Setelah bertahun memendam perasaan, sampai akhirnya kuputuskan pertemanan, kini Allah memberi jawaban darinya langsung dalam sebuah pernikahan. Namun, sosok itu bukan aku. Bukan. Melainkan seseorang yang menurut Allah lebih pantas untuk bersanding dengannya. Seseorang yang sudah menjadi takdir Allah untuknya. Seseorang yang lebih mampu memikat hatinya dibanding diri ini. Seseorang yang lebih menjadi prioritasnya dibanding pertemanannya denganku. Seseorang yang sudah pasti jauh lebih baik dariku untuknya di mata Allah.
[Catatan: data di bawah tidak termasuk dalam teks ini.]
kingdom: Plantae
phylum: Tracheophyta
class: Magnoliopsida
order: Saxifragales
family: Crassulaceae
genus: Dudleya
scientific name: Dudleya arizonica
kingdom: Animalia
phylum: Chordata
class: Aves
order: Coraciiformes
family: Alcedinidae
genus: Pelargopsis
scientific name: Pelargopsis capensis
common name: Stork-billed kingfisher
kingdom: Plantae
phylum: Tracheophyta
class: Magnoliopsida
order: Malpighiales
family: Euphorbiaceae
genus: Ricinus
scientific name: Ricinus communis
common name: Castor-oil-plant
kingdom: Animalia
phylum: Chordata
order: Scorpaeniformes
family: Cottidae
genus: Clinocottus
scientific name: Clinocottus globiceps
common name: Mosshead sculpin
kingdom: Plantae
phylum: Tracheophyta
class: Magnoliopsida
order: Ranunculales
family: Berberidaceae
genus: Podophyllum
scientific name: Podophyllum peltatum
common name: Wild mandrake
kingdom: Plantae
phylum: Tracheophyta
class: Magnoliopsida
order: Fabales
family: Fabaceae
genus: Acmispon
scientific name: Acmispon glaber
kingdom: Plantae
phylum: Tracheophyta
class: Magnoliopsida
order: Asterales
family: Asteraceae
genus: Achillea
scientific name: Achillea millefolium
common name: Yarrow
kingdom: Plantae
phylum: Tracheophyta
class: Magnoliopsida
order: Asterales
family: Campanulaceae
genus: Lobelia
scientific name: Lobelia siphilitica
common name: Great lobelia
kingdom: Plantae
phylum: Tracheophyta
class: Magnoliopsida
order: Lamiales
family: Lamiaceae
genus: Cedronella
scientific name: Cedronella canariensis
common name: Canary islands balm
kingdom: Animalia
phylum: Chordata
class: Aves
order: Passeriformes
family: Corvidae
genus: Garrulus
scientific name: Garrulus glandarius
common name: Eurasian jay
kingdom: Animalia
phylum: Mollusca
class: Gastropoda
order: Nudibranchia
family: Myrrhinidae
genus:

Kuseka kembali air mata di pipi. Mungkin sejak awal pertemanan, cinta ini memang bertepuk sebelah tangan. Namun, aku mencoba untuk berbesar hati menerima sebuah kenyataan pahit ini. Jariku mencoba mengetik huruf demi huruf sebagai ucapan selamat. Tidak lupa aku ucapkan doa yang tulus untuk mereka agar diberi keberkahan dalam pernikahannya.
Cinta tidak harus memiliki, jika seseorang yang kita cintai lebih bahagia bersama yang lain, maka merelakan dia pergi adalah jalan yang terbaik untukku saat ini.